08 f450 lariat 4x4 diesel
western wide out
custom aluminum bed
swenson spreader
muncie hydros
whelen 500 series led stobes
led work lights


----------



## ajordan193 (Dec 6, 2006)

Nice truck how do you like the wideout?


----------



## GrowingSeasons (Jan 24, 2012)

we bought our first one last year and this year we bought 2 more, I wouldnt buy anything else. all of our older straight blade plows have the extensions on them now which work great also. the guys that got upgraded to the wide outs have nothing but praise for them. taking nearly 30 -40 percent less time each lot which means i can have a driver pick up another lot or two in his route and be down at the same time...


----------



## 03sd (Jan 16, 2012)

Nice lookin rigThumbs Up


----------



## lawnkale (Dec 4, 2008)

*hydo*

curious what you have into installing the hydo and spreader...we run the 2400 electric snow ex for the past few years and bought our first hydo salt spreader this year and love the difference....thinking bout converting our other 2 truck...


----------



## Triple L (Nov 1, 2005)

Very nice.... Whats the payload on that truck?


----------



## 07F-250V10 (Jul 18, 2011)

It doesnt get any sicker than that


----------



## RepoMan1968 (Jan 9, 2012)

i think approx 5-600 a month . nice choice . good luck


----------



## Morrissey snow removal (Sep 30, 2006)

nice looking truck


----------



## GrowingSeasons (Jan 24, 2012)

truck weighs 11,000 even empty minus the plow so i have 5000lbs the play with. the hydro n spreader i think were around 6500 installed, u can find cheaper set ups but i preferred the muncie hydros and swenson spreader...


----------



## swtiih (Nov 30, 2008)

nice setup


----------



## Jewell1386 (Dec 3, 2010)

How does the wide out compare to a v I do a lot of commercial 24 he parking lots and storage lockers in the day and have had my boss v for 12 years and would be lost without my scoop.


----------



## MatthewG (Jun 16, 2009)

How many miles on the 08, looking good

That should be an annual inpsection in PA correct?
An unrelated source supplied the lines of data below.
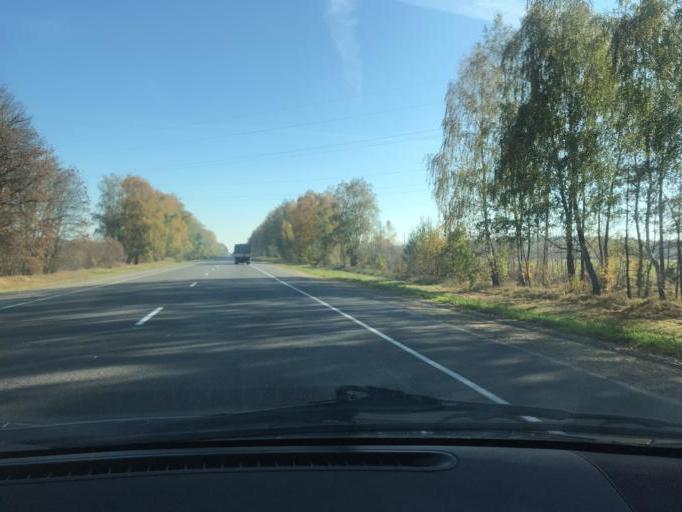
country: BY
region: Brest
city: Ivanava
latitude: 52.1546
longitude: 25.5776
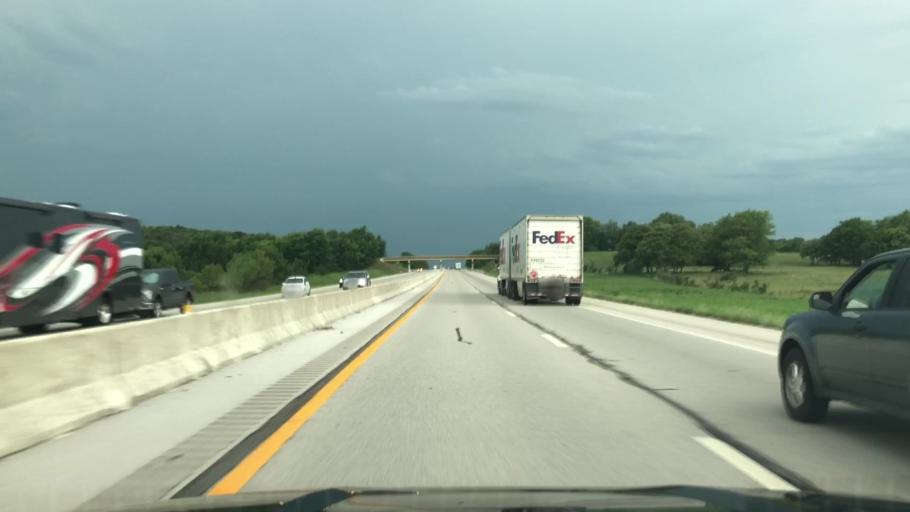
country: US
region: Oklahoma
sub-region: Rogers County
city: Justice
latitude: 36.3434
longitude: -95.4855
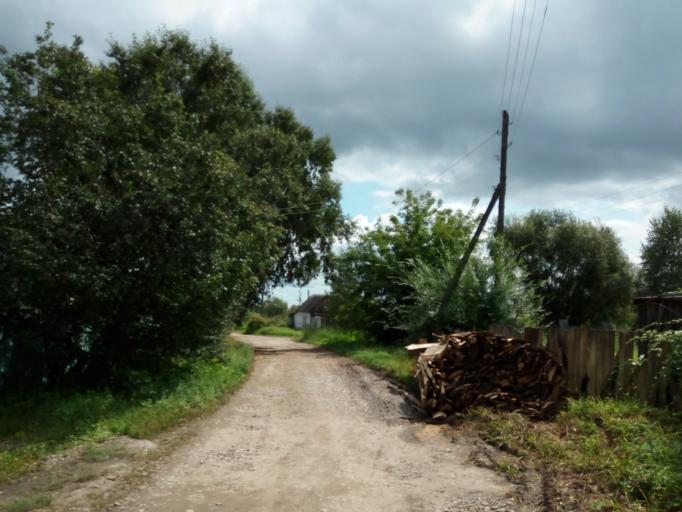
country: RU
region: Primorskiy
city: Dal'nerechensk
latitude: 45.9389
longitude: 133.8142
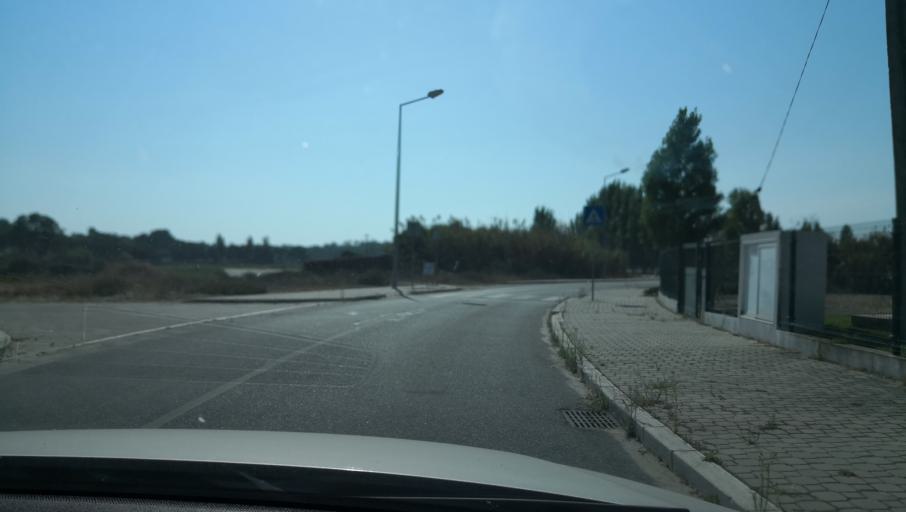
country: PT
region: Setubal
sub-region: Setubal
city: Setubal
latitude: 38.3967
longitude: -8.7731
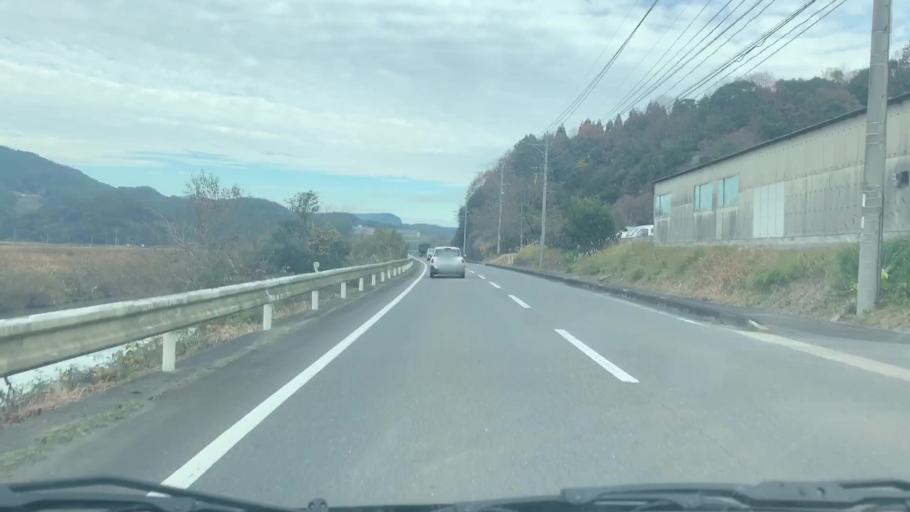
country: JP
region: Saga Prefecture
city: Imaricho-ko
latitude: 33.2747
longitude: 129.9649
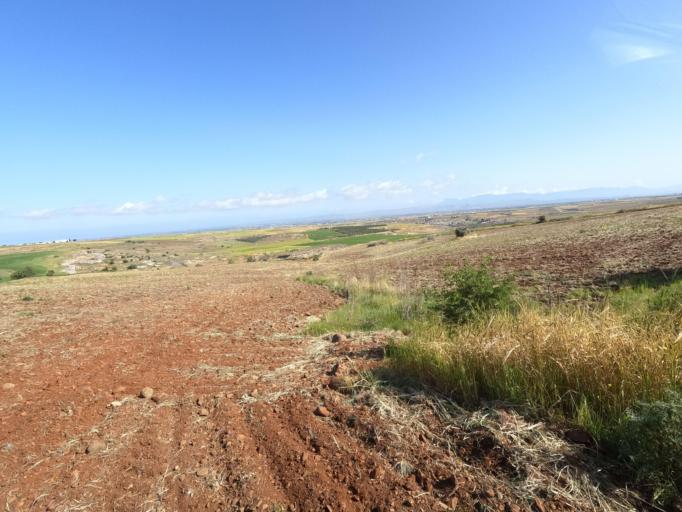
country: CY
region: Lefkosia
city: Astromeritis
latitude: 35.0862
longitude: 33.0226
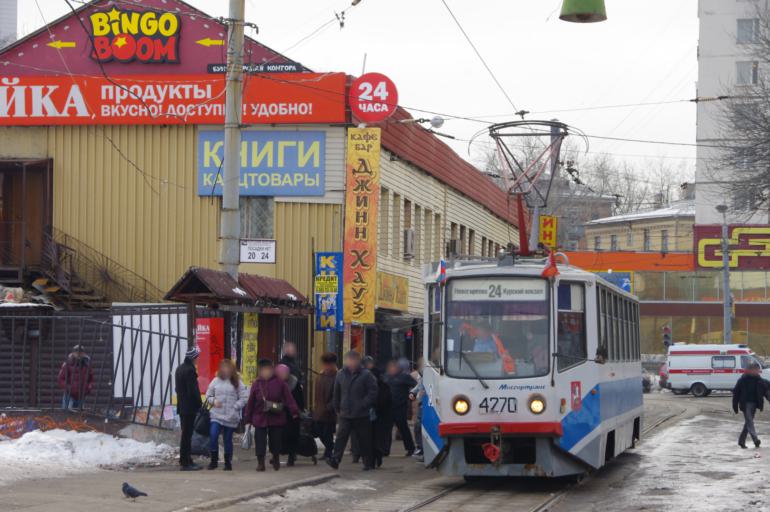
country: RU
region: Moscow
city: Taganskiy
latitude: 55.7557
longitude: 37.6607
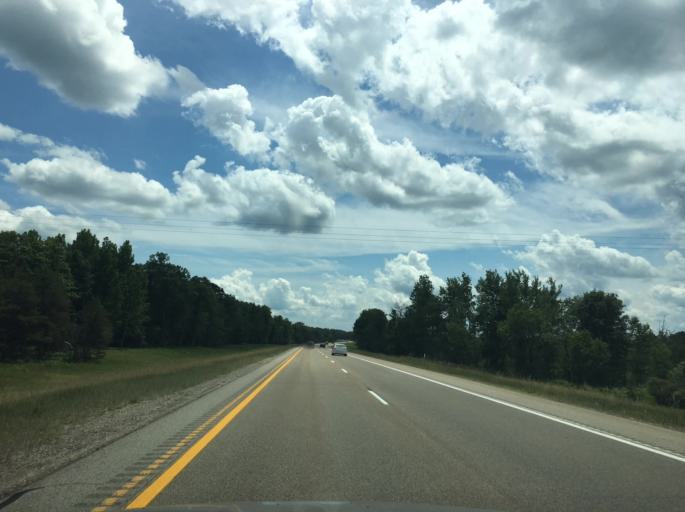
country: US
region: Michigan
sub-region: Crawford County
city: Grayling
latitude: 44.5699
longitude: -84.7090
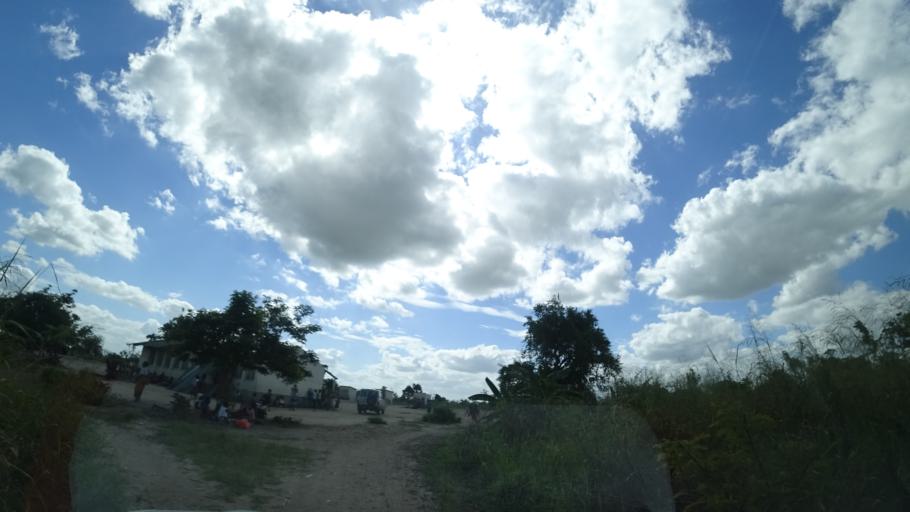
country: MZ
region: Sofala
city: Dondo
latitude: -19.3370
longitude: 34.5824
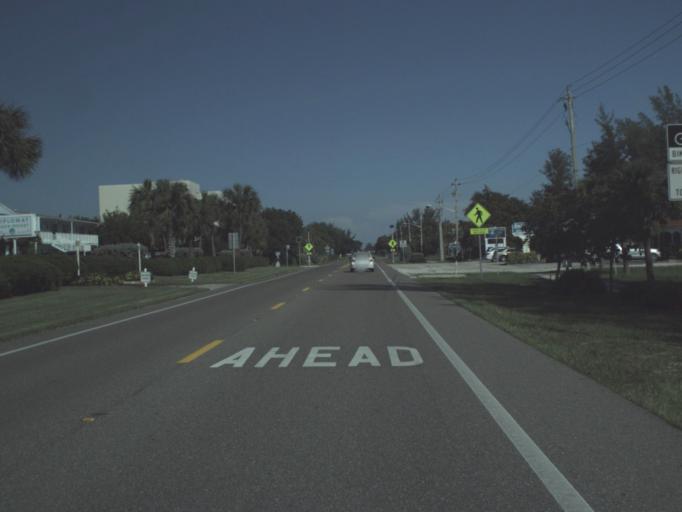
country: US
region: Florida
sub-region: Manatee County
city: Longboat Key
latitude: 27.3726
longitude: -82.6305
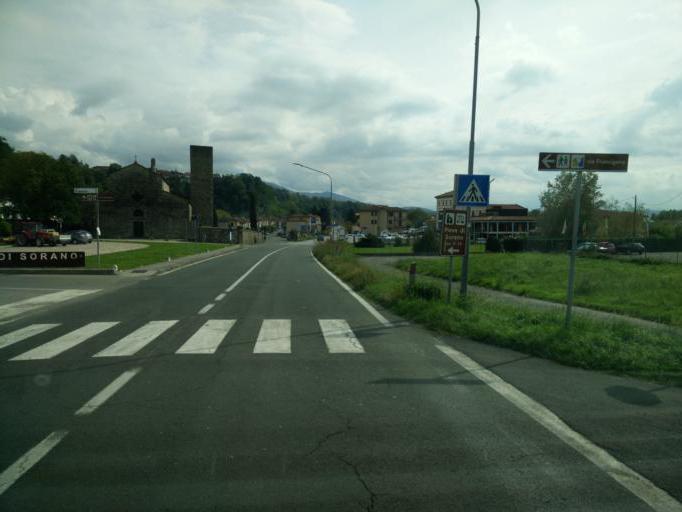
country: IT
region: Tuscany
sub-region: Provincia di Massa-Carrara
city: Filattiera
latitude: 44.3327
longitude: 9.9283
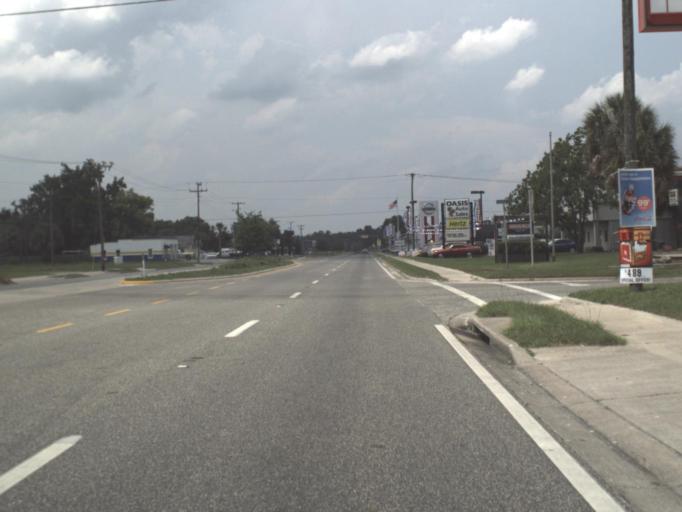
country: US
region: Florida
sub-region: Putnam County
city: Palatka
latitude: 29.6614
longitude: -81.6560
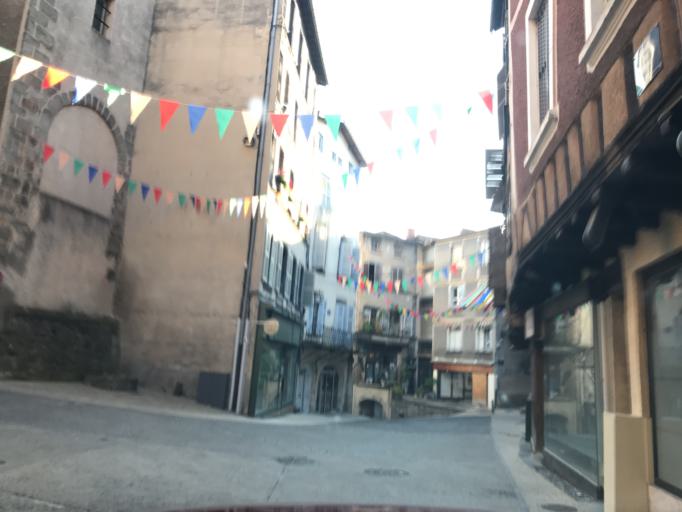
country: FR
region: Auvergne
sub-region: Departement du Puy-de-Dome
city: Thiers
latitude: 45.8542
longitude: 3.5482
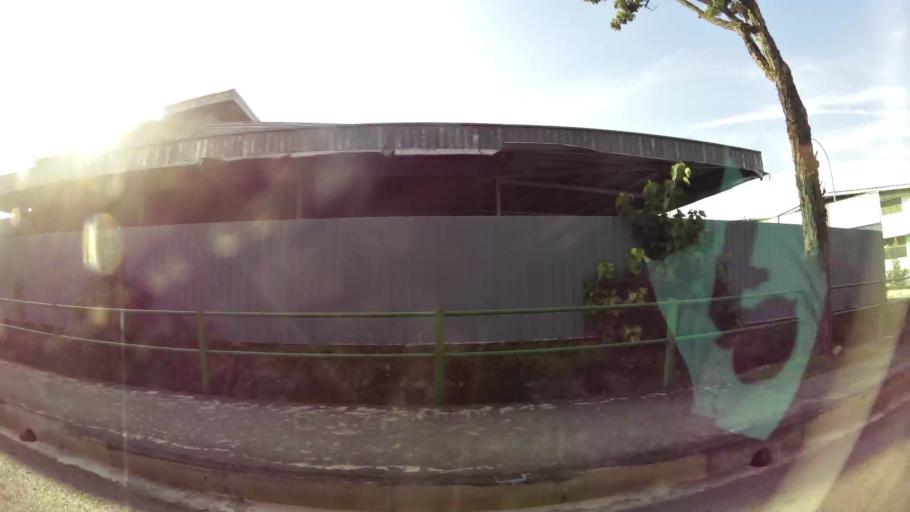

I know the 550 is semi-annual


----------



## got-h2o (Sep 26, 2008)

Beautiful setup


----------



## Mikemike0409 (Jun 10, 2011)

how many cup holders???


----------



## Mikemike0409 (Jun 10, 2011)

oh........ and whats your cb handle???


----------



## Glenn Lawn Care (Sep 28, 2009)

Beast! How do you like the wideout?


----------